Top of Data provided
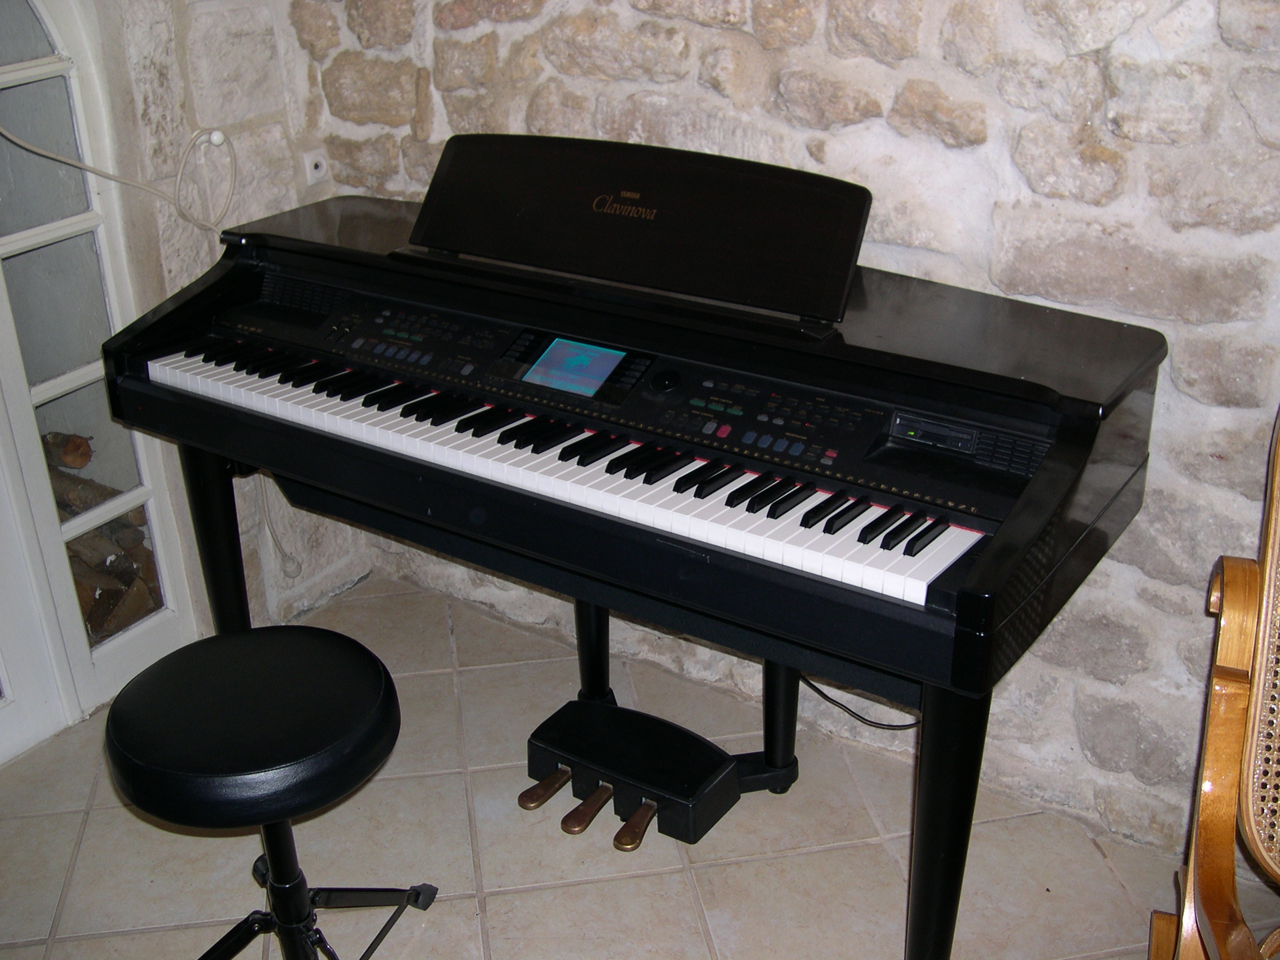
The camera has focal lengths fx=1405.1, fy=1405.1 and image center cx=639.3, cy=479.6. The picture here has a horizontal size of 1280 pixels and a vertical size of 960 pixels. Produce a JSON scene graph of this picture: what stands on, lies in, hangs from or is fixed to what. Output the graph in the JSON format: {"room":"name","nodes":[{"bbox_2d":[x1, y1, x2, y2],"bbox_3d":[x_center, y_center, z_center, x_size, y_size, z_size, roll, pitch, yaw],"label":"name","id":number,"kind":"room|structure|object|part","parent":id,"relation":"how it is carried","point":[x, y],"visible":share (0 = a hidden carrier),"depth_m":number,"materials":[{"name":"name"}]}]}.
{"room":"living room","nodes":[
{"label":"living room","id":0,"kind":"room"},
{"bbox_2d":[82,0,375,642],"bbox_3d":[-1.643,-0.396,1.762,0.209,2.596,3.168,15,29,31],"label":"left stone wall","id":1,"kind":"structure","parent":0,"point":[218,52],"depth_m":2.81,"materials":[{"name":"stone"}]},
{"bbox_2d":[0,0,201,761],"bbox_3d":[-1.267,-0.395,2.376,0.187,1.982,0.858,15,29,31],"label":"glass door","id":2,"kind":"structure","parent":1,"relation":"in","point":[70,380],"depth_m":2.69,"materials":[{"name":"white glass"}]},
{"bbox_2d":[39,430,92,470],"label":"firewood log","id":3,"kind":"object","parent":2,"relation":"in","point":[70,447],"visible":0.6,"depth_m":2.99,"materials":[{"name":"brown wood"}]},
{"bbox_2d":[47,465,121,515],"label":"firewood log","id":4,"kind":"object","parent":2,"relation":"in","point":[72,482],"visible":0.42,"depth_m":3.05,"materials":[{"name":"brown wood"}]},
{"bbox_2d":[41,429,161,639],"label":"firewood stack","id":5,"kind":"object","parent":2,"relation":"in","point":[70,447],"visible":0.33,"depth_m":3.01,"materials":[{"name":"brown wood"}]},
{"bbox_2d":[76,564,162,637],"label":"firewood log","id":6,"kind":"object","parent":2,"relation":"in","point":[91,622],"visible":0.55,"depth_m":2.98,"materials":[{"name":"brown wood"}]},
{"bbox_2d":[1,120,227,232],"bbox_3d":[-1.026,-0.547,2.554,0.096,0.379,0.534,21,33,39],"label":"cable","id":7,"kind":"object","parent":1,"relation":"attached to","point":[22,143],"visible":0.95,"depth_m":2.67,"materials":[{"name":"white plastic"}]},
{"bbox_2d":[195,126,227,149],"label":"wall hook","id":8,"kind":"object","parent":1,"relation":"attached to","point":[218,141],"visible":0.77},
{"bbox_2d":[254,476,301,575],"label":"power cord","id":9,"kind":"object","parent":1,"relation":"attached to","point":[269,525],"visible":0.53,"depth_m":3.15,"materials":[{"name":"white plastic"}]},
{"bbox_2d":[303,149,328,185],"bbox_3d":[-0.680,-0.657,2.953,0.020,0.069,0.045,15,29,31],"label":"wall socket","id":10,"kind":"object","parent":1,"relation":"attached to","point":[319,168],"visible":0.91,"depth_m":2.95,"materials":[{"name":"white plastic"}]},
{"bbox_2d":[0,573,1271,959],"bbox_3d":[-0.224,1.329,1.101,4.380,0.102,4.132,15,29,31],"label":"tiled floor","id":11,"kind":"structure","parent":0,"point":[623,883],"depth_m":2.45,"materials":[{"name":"beige tile"}]},
{"bbox_2d":[108,626,435,957],"bbox_3d":[-0.545,0.533,2.072,0.435,0.548,0.444,15,29,31],"label":"stool","id":12,"kind":"object","parent":11,"relation":"on","point":[359,646],"visible":0.99,"depth_m":1.95,"materials":[{"name":"black leather"}]},
{"bbox_3d":[-0.547,0.324,1.996,0.412,0.114,0.415,15,29,31],"label":"seat","id":13,"kind":"part","parent":12,"relation":"part of","materials":[{"name":"black leather"}]},
{"bbox_3d":[-0.550,0.654,2.134,0.400,0.283,0.413,15,29,31],"label":"tripod base","id":14,"kind":"part","parent":12,"relation":"part of","materials":[{"name":"black metal"}]},
{"bbox_2d":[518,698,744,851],"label":"pedal","id":15,"kind":"object","parent":11,"relation":"on","point":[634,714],"visible":0.97,"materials":[{"name":"black"}]},
{"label":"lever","id":16,"kind":"part","parent":15,"relation":"part of","materials":[{"name":"brown metal"}]},
{"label":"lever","id":17,"kind":"part","parent":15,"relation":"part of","materials":[{"name":"brown metal"}]},
{"bbox_2d":[108,143,1169,959],"bbox_3d":[-0.043,0.048,2.413,1.616,1.076,0.821,15,29,31],"label":"digital piano","id":18,"kind":"object","parent":11,"relation":"on","point":[960,635],"visible":0.98,"depth_m":2.17,"materials":[{"name":"black wood"}]},
{"bbox_3d":[-0.810,0.177,2.743,0.099,0.571,0.096,15,29,31],"label":"leg","id":19,"kind":"part","parent":18,"relation":"part of","materials":[{"name":"black metal"}]},
{"bbox_3d":[-0.161,-0.082,2.194,1.572,0.049,0.338,15,29,31],"label":"keyboard","id":20,"kind":"part","parent":18,"relation":"part of","materials":[{"name":"white plastic"}]},
{"bbox_3d":[-0.104,0.232,2.820,0.095,0.475,0.099,15,29,31],"label":"leg","id":21,"kind":"part","parent":18,"relation":"part of","materials":[{"name":"black metal"}]},
{"bbox_2d":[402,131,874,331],"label":"music stand","id":22,"kind":"object","parent":18,"relation":"on","point":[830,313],"visible":0.98,"depth_m":2.26,"materials":[{"name":"black"}]},
{"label":"round knob","id":23,"kind":"part","parent":18,"relation":"part of","materials":[{"name":"black plastic"}]},
{"bbox_3d":[0.254,0.349,2.623,0.082,0.423,0.086,15,29,31],"label":"leg","id":24,"kind":"part","parent":18,"relation":"part of","materials":[{"name":"black metal"}]},
{"bbox_3d":[0.425,0.502,1.999,0.092,0.541,0.099,15,29,31],"label":"leg","id":25,"kind":"part","parent":18,"relation":"part of","materials":[{"name":"black metal"}]},
{"bbox_2d":[797,675,917,729],"bbox_3d":[0.437,0.396,2.701,0.371,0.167,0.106,15,29,31],"label":"power cable","id":26,"kind":"object","parent":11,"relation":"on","point":[854,714],"visible":0.4,"depth_m":2.71,"materials":[{"name":"black plastic"}]},
{"bbox_2d":[1147,407,1279,959],"bbox_3d":[0.963,0.452,1.600,0.664,1.020,0.697,8,26,19],"label":"wooden chair","id":27,"kind":"object","parent":11,"relation":"on","point":[1247,756],"visible":1,"depth_m":1.75,"materials":[{"name":"brown wood"}]},
{"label":"cane panel","id":28,"kind":"part","parent":27,"relation":"part of","materials":[{"name":"beige wicker"}]},
{"bbox_2d":[275,0,1279,861],"bbox_3d":[0.848,-0.569,2.020,3.963,2.570,0.186,15,29,31],"label":"stone wall","id":29,"kind":"structure","parent":0,"point":[1135,165],"depth_m":2.28,"materials":[{"name":"beige stone"}]}
]}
Bottom of Data provided
- _Task brief_:
Once the pictures are set aside, retype the rest of the listing exactly.

- _Response to the task_:
The camera has focal lengths fx=1405.1, fy=1405.1 and image center cx=639.3, cy=479.6. The picture here has a horizontal size of 1280 pixels and a vertical size of 960 pixels. Produce a JSON scene graph of this picture: what stands on, lies in, hangs from or is fixed to what. Output the graph in the JSON format: {"room":"name","nodes":[{"bbox_2d":[x1, y1, x2, y2],"bbox_3d":[x_center, y_center, z_center, x_size, y_size, z_size, roll, pitch, yaw],"label":"name","id":number,"kind":"room|structure|object|part","parent":id,"relation":"how it is carried","point":[x, y],"visible":share (0 = a hidden carrier),"depth_m":number,"materials":[{"name":"name"}]}]}.
{"room":"living room","nodes":[
{"label":"living room","id":0,"kind":"room"},
{"bbox_2d":[82,0,375,642],"bbox_3d":[-1.643,-0.396,1.762,0.209,2.596,3.168,15,29,31],"label":"left stone wall","id":1,"kind":"structure","parent":0,"point":[218,52],"depth_m":2.81,"materials":[{"name":"stone"}]},
{"bbox_2d":[0,0,201,761],"bbox_3d":[-1.267,-0.395,2.376,0.187,1.982,0.858,15,29,31],"label":"glass door","id":2,"kind":"structure","parent":1,"relation":"in","point":[70,380],"depth_m":2.69,"materials":[{"name":"white glass"}]},
{"bbox_2d":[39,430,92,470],"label":"firewood log","id":3,"kind":"object","parent":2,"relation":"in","point":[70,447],"visible":0.6,"depth_m":2.99,"materials":[{"name":"brown wood"}]},
{"bbox_2d":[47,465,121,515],"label":"firewood log","id":4,"kind":"object","parent":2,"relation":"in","point":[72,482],"visible":0.42,"depth_m":3.05,"materials":[{"name":"brown wood"}]},
{"bbox_2d":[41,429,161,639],"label":"firewood stack","id":5,"kind":"object","parent":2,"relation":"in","point":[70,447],"visible":0.33,"depth_m":3.01,"materials":[{"name":"brown wood"}]},
{"bbox_2d":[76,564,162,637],"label":"firewood log","id":6,"kind":"object","parent":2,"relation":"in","point":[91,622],"visible":0.55,"depth_m":2.98,"materials":[{"name":"brown wood"}]},
{"bbox_2d":[1,120,227,232],"bbox_3d":[-1.026,-0.547,2.554,0.096,0.379,0.534,21,33,39],"label":"cable","id":7,"kind":"object","parent":1,"relation":"attached to","point":[22,143],"visible":0.95,"depth_m":2.67,"materials":[{"name":"white plastic"}]},
{"bbox_2d":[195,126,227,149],"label":"wall hook","id":8,"kind":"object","parent":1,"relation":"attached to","point":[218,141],"visible":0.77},
{"bbox_2d":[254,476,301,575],"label":"power cord","id":9,"kind":"object","parent":1,"relation":"attached to","point":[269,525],"visible":0.53,"depth_m":3.15,"materials":[{"name":"white plastic"}]},
{"bbox_2d":[303,149,328,185],"bbox_3d":[-0.680,-0.657,2.953,0.020,0.069,0.045,15,29,31],"label":"wall socket","id":10,"kind":"object","parent":1,"relation":"attached to","point":[319,168],"visible":0.91,"depth_m":2.95,"materials":[{"name":"white plastic"}]},
{"bbox_2d":[0,573,1271,959],"bbox_3d":[-0.224,1.329,1.101,4.380,0.102,4.132,15,29,31],"label":"tiled floor","id":11,"kind":"structure","parent":0,"point":[623,883],"depth_m":2.45,"materials":[{"name":"beige tile"}]},
{"bbox_2d":[108,626,435,957],"bbox_3d":[-0.545,0.533,2.072,0.435,0.548,0.444,15,29,31],"label":"stool","id":12,"kind":"object","parent":11,"relation":"on","point":[359,646],"visible":0.99,"depth_m":1.95,"materials":[{"name":"black leather"}]},
{"bbox_3d":[-0.547,0.324,1.996,0.412,0.114,0.415,15,29,31],"label":"seat","id":13,"kind":"part","parent":12,"relation":"part of","materials":[{"name":"black leather"}]},
{"bbox_3d":[-0.550,0.654,2.134,0.400,0.283,0.413,15,29,31],"label":"tripod base","id":14,"kind":"part","parent":12,"relation":"part of","materials":[{"name":"black metal"}]},
{"bbox_2d":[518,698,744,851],"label":"pedal","id":15,"kind":"object","parent":11,"relation":"on","point":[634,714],"visible":0.97,"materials":[{"name":"black"}]},
{"label":"lever","id":16,"kind":"part","parent":15,"relation":"part of","materials":[{"name":"brown metal"}]},
{"label":"lever","id":17,"kind":"part","parent":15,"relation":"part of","materials":[{"name":"brown metal"}]},
{"bbox_2d":[108,143,1169,959],"bbox_3d":[-0.043,0.048,2.413,1.616,1.076,0.821,15,29,31],"label":"digital piano","id":18,"kind":"object","parent":11,"relation":"on","point":[960,635],"visible":0.98,"depth_m":2.17,"materials":[{"name":"black wood"}]},
{"bbox_3d":[-0.810,0.177,2.743,0.099,0.571,0.096,15,29,31],"label":"leg","id":19,"kind":"part","parent":18,"relation":"part of","materials":[{"name":"black metal"}]},
{"bbox_3d":[-0.161,-0.082,2.194,1.572,0.049,0.338,15,29,31],"label":"keyboard","id":20,"kind":"part","parent":18,"relation":"part of","materials":[{"name":"white plastic"}]},
{"bbox_3d":[-0.104,0.232,2.820,0.095,0.475,0.099,15,29,31],"label":"leg","id":21,"kind":"part","parent":18,"relation":"part of","materials":[{"name":"black metal"}]},
{"bbox_2d":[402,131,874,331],"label":"music stand","id":22,"kind":"object","parent":18,"relation":"on","point":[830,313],"visible":0.98,"depth_m":2.26,"materials":[{"name":"black"}]},
{"label":"round knob","id":23,"kind":"part","parent":18,"relation":"part of","materials":[{"name":"black plastic"}]},
{"bbox_3d":[0.254,0.349,2.623,0.082,0.423,0.086,15,29,31],"label":"leg","id":24,"kind":"part","parent":18,"relation":"part of","materials":[{"name":"black metal"}]},
{"bbox_3d":[0.425,0.502,1.999,0.092,0.541,0.099,15,29,31],"label":"leg","id":25,"kind":"part","parent":18,"relation":"part of","materials":[{"name":"black metal"}]},
{"bbox_2d":[797,675,917,729],"bbox_3d":[0.437,0.396,2.701,0.371,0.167,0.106,15,29,31],"label":"power cable","id":26,"kind":"object","parent":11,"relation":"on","point":[854,714],"visible":0.4,"depth_m":2.71,"materials":[{"name":"black plastic"}]},
{"bbox_2d":[1147,407,1279,959],"bbox_3d":[0.963,0.452,1.600,0.664,1.020,0.697,8,26,19],"label":"wooden chair","id":27,"kind":"object","parent":11,"relation":"on","point":[1247,756],"visible":1,"depth_m":1.75,"materials":[{"name":"brown wood"}]},
{"label":"cane panel","id":28,"kind":"part","parent":27,"relation":"part of","materials":[{"name":"beige wicker"}]},
{"bbox_2d":[275,0,1279,861],"bbox_3d":[0.848,-0.569,2.020,3.963,2.570,0.186,15,29,31],"label":"stone wall","id":29,"kind":"structure","parent":0,"point":[1135,165],"depth_m":2.28,"materials":[{"name":"beige stone"}]}
]}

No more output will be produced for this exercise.